- Activity: In the entries that follow, find each line with the word "configure" and copy it.

- Task data:
===
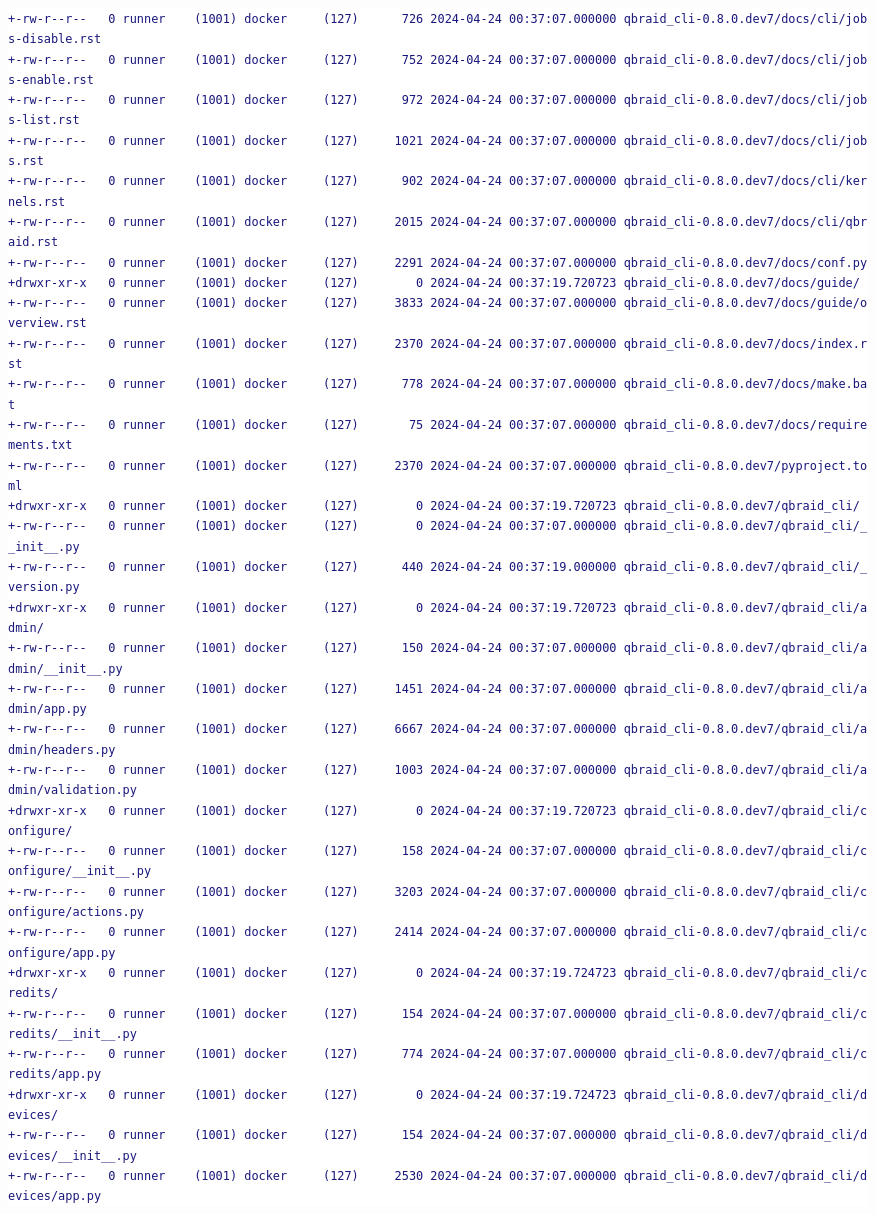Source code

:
 ```diff
+-rw-r--r--   0 runner    (1001) docker     (127)      726 2024-04-24 00:37:07.000000 qbraid_cli-0.8.0.dev7/docs/cli/jobs-disable.rst
+-rw-r--r--   0 runner    (1001) docker     (127)      752 2024-04-24 00:37:07.000000 qbraid_cli-0.8.0.dev7/docs/cli/jobs-enable.rst
+-rw-r--r--   0 runner    (1001) docker     (127)      972 2024-04-24 00:37:07.000000 qbraid_cli-0.8.0.dev7/docs/cli/jobs-list.rst
+-rw-r--r--   0 runner    (1001) docker     (127)     1021 2024-04-24 00:37:07.000000 qbraid_cli-0.8.0.dev7/docs/cli/jobs.rst
+-rw-r--r--   0 runner    (1001) docker     (127)      902 2024-04-24 00:37:07.000000 qbraid_cli-0.8.0.dev7/docs/cli/kernels.rst
+-rw-r--r--   0 runner    (1001) docker     (127)     2015 2024-04-24 00:37:07.000000 qbraid_cli-0.8.0.dev7/docs/cli/qbraid.rst
+-rw-r--r--   0 runner    (1001) docker     (127)     2291 2024-04-24 00:37:07.000000 qbraid_cli-0.8.0.dev7/docs/conf.py
+drwxr-xr-x   0 runner    (1001) docker     (127)        0 2024-04-24 00:37:19.720723 qbraid_cli-0.8.0.dev7/docs/guide/
+-rw-r--r--   0 runner    (1001) docker     (127)     3833 2024-04-24 00:37:07.000000 qbraid_cli-0.8.0.dev7/docs/guide/overview.rst
+-rw-r--r--   0 runner    (1001) docker     (127)     2370 2024-04-24 00:37:07.000000 qbraid_cli-0.8.0.dev7/docs/index.rst
+-rw-r--r--   0 runner    (1001) docker     (127)      778 2024-04-24 00:37:07.000000 qbraid_cli-0.8.0.dev7/docs/make.bat
+-rw-r--r--   0 runner    (1001) docker     (127)       75 2024-04-24 00:37:07.000000 qbraid_cli-0.8.0.dev7/docs/requirements.txt
+-rw-r--r--   0 runner    (1001) docker     (127)     2370 2024-04-24 00:37:07.000000 qbraid_cli-0.8.0.dev7/pyproject.toml
+drwxr-xr-x   0 runner    (1001) docker     (127)        0 2024-04-24 00:37:19.720723 qbraid_cli-0.8.0.dev7/qbraid_cli/
+-rw-r--r--   0 runner    (1001) docker     (127)        0 2024-04-24 00:37:07.000000 qbraid_cli-0.8.0.dev7/qbraid_cli/__init__.py
+-rw-r--r--   0 runner    (1001) docker     (127)      440 2024-04-24 00:37:19.000000 qbraid_cli-0.8.0.dev7/qbraid_cli/_version.py
+drwxr-xr-x   0 runner    (1001) docker     (127)        0 2024-04-24 00:37:19.720723 qbraid_cli-0.8.0.dev7/qbraid_cli/admin/
+-rw-r--r--   0 runner    (1001) docker     (127)      150 2024-04-24 00:37:07.000000 qbraid_cli-0.8.0.dev7/qbraid_cli/admin/__init__.py
+-rw-r--r--   0 runner    (1001) docker     (127)     1451 2024-04-24 00:37:07.000000 qbraid_cli-0.8.0.dev7/qbraid_cli/admin/app.py
+-rw-r--r--   0 runner    (1001) docker     (127)     6667 2024-04-24 00:37:07.000000 qbraid_cli-0.8.0.dev7/qbraid_cli/admin/headers.py
+-rw-r--r--   0 runner    (1001) docker     (127)     1003 2024-04-24 00:37:07.000000 qbraid_cli-0.8.0.dev7/qbraid_cli/admin/validation.py
+drwxr-xr-x   0 runner    (1001) docker     (127)        0 2024-04-24 00:37:19.720723 qbraid_cli-0.8.0.dev7/qbraid_cli/configure/
+-rw-r--r--   0 runner    (1001) docker     (127)      158 2024-04-24 00:37:07.000000 qbraid_cli-0.8.0.dev7/qbraid_cli/configure/__init__.py
+-rw-r--r--   0 runner    (1001) docker     (127)     3203 2024-04-24 00:37:07.000000 qbraid_cli-0.8.0.dev7/qbraid_cli/configure/actions.py
+-rw-r--r--   0 runner    (1001) docker     (127)     2414 2024-04-24 00:37:07.000000 qbraid_cli-0.8.0.dev7/qbraid_cli/configure/app.py
+drwxr-xr-x   0 runner    (1001) docker     (127)        0 2024-04-24 00:37:19.724723 qbraid_cli-0.8.0.dev7/qbraid_cli/credits/
+-rw-r--r--   0 runner    (1001) docker     (127)      154 2024-04-24 00:37:07.000000 qbraid_cli-0.8.0.dev7/qbraid_cli/credits/__init__.py
+-rw-r--r--   0 runner    (1001) docker     (127)      774 2024-04-24 00:37:07.000000 qbraid_cli-0.8.0.dev7/qbraid_cli/credits/app.py
+drwxr-xr-x   0 runner    (1001) docker     (127)        0 2024-04-24 00:37:19.724723 qbraid_cli-0.8.0.dev7/qbraid_cli/devices/
+-rw-r--r--   0 runner    (1001) docker     (127)      154 2024-04-24 00:37:07.000000 qbraid_cli-0.8.0.dev7/qbraid_cli/devices/__init__.py
+-rw-r--r--   0 runner    (1001) docker     (127)     2530 2024-04-24 00:37:07.000000 qbraid_cli-0.8.0.dev7/qbraid_cli/devices/app.py
```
===
- Written solution:
+drwxr-xr-x   0 runner    (1001) docker     (127)        0 2024-04-24 00:37:19.720723 qbraid_cli-0.8.0.dev7/qbraid_cli/configure/
+-rw-r--r--   0 runner    (1001) docker     (127)      158 2024-04-24 00:37:07.000000 qbraid_cli-0.8.0.dev7/qbraid_cli/configure/__init__.py
+-rw-r--r--   0 runner    (1001) docker     (127)     3203 2024-04-24 00:37:07.000000 qbraid_cli-0.8.0.dev7/qbraid_cli/configure/actions.py
+-rw-r--r--   0 runner    (1001) docker     (127)     2414 2024-04-24 00:37:07.000000 qbraid_cli-0.8.0.dev7/qbraid_cli/configure/app.py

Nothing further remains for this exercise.